**Parts of the exercise:**
• A. Answer these about the Airflow and Spark forum post:
(i) Which Kubernetes version does the poster use for client and server?
(ii) From which directory are the jars referenced?
(iii) What timezone does the code pass to pendulum.timezone?
• B. Resume the Airflow and Spark forum post after its last line of code.

I am using the kubernetes version 1.25 client and server, I have deployed Airflow using the official helm charts on the environment. I want the Airflow dags kubernetes pod operator that has code to trigger the spark-submit operation to spawn the driver pod and an executor pod that will run inside the spark submit command and perform a task. The Dag performs the following task 1. Take a table from mysql, 2.dump it in a text file, 3. put the same file to a minio bucket(similar to aws S3) Currently the driver pod spawns with executor pod. The Driver pod then fails eventually as it does not come into a running state. This event causes the executor pod to fail as well. I am authenticating the call going to kubernetes api using the a Service Account that I am passing as a configuration.
This is my redacted dag that I am using, note that spark-submit command works perfectly fine inside the container of the image on the command line and generates a expected outcome, So I doubt its some dag configuration that I might be missing here. Also not that all the jars that I am referring here are already part of the image and are being referenced from the**/opt/spark/connectors/** I have verified this by doing exec inside the container image
import logging
import csv
import airflow
from airflow import DAG
from airflow.utils import dates as date
from datetime import timedelta, datetime
from airflow.providers.apache.spark.operators.spark_jdbc import SparkSubmitOperator
from airflow.operators.dummy_operator import DummyOperator
from airflow.operators.bash_operator import BashOperator
from airflow.operators.python_operator import PythonOperator
from airflow.providers.cncf.kubernetes.operators.kubernetes_pod import KubernetesPodOperator
from dateutil.tz import tzlocal
from airflow.kubernetes.volume import Volume
from airflow.kubernetes.volume_mount import VolumeMount
import pendulum
#from airflow.models import Variables
local_tz = pendulum.timezone("Asia/Dubai")

**Collected material:**
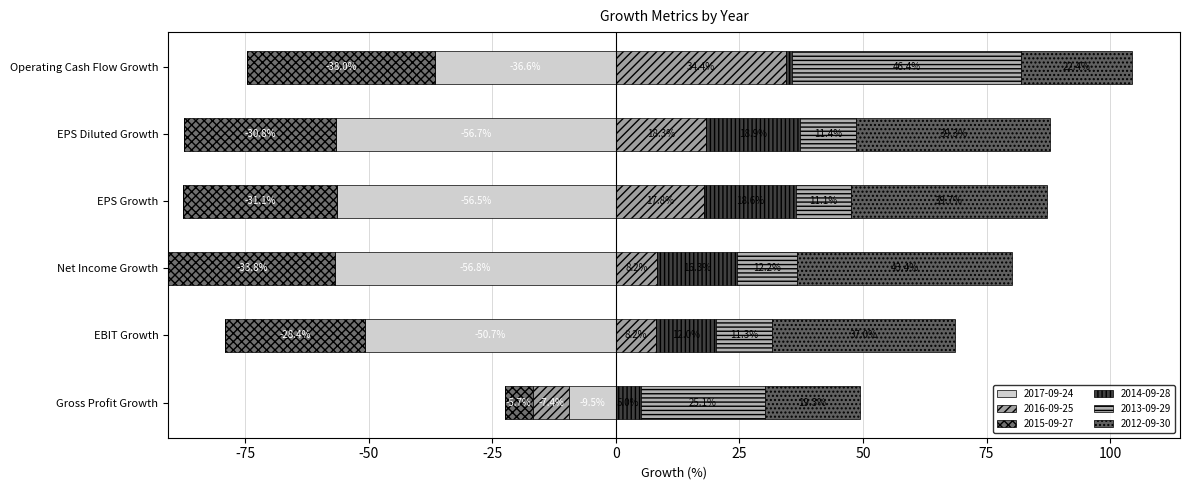

Which series has the widest spread of values?

2017-09-24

**Solved tasks:**
• A.
(i) Version 1.25.
(ii) /opt/spark/connectors/
(iii) Asia/Dubai

• B.
volume_config = {"persistentVolumeClaim": {"claimName": "nfspvc-airflow-executable"}}
air_connectors_volume_config = {"persistentVolumeClaim": {"claimName": "nfspvc-airconnectors"}}
volume_mount = VolumeMount(
"data-volume",
mount_path="/air-spark/",
sub_path=None,
read_only=False,
)
air_connectors_volume_mount = VolumeMount(
"air-connectors",
mount_path="/air-connectors/",
sub_path=None,
read_only=False,
)
volume = Volume(
name="data-volume",
configs=volume_config
)
air_connectors_volume = Volume(
name="air-connectors",
configs=air_connectors_volume_config
)
default_args = {
'owner': 'panoiqtest',
'depends_on_past': False,
'start_date': datetime(2021, 5, 1, tzinfo=local_tz),
'retries': 1,
'retry_delay': timedelta(hours=1),
'email': ['admin#panoiq.com'],
'email_on_failure': False,
'email_on_retry': False
}
dag_daily = DAG(dag_id='operator',
default_args=default_args,
catchup=False,
schedule_interval='0 */1 * * *')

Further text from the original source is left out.